---- Records for the task
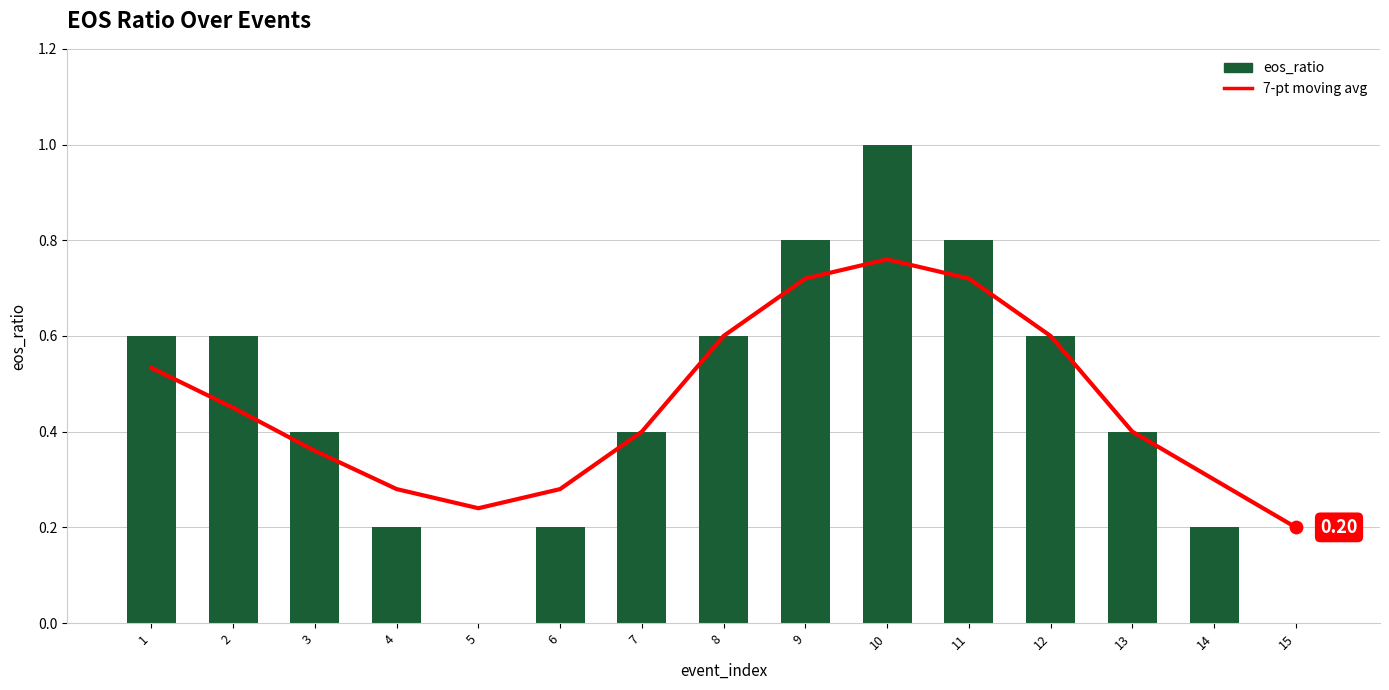

Which series contains the lowest Y value?

eos_ratio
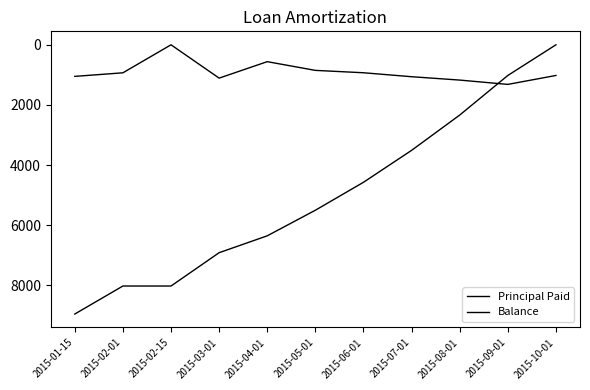

What is the maximum value shown in the chart?

8950.2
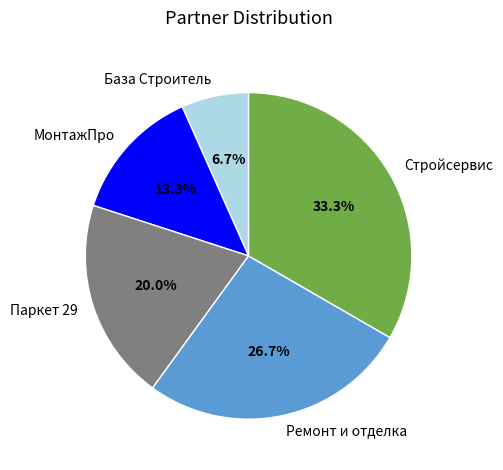

To the nearest percent, what is the difference between the largest and smallest slice percentages?

27%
--------
» What you are asked to do: Could you retype the data above word for word, leaving out the pictures?

» Expected output:
Which series contains the lowest Y value?

eos_ratio

What is the maximum value shown in the chart?

8950.2

To the nearest percent, what is the difference between the largest and smallest slice percentages?

27%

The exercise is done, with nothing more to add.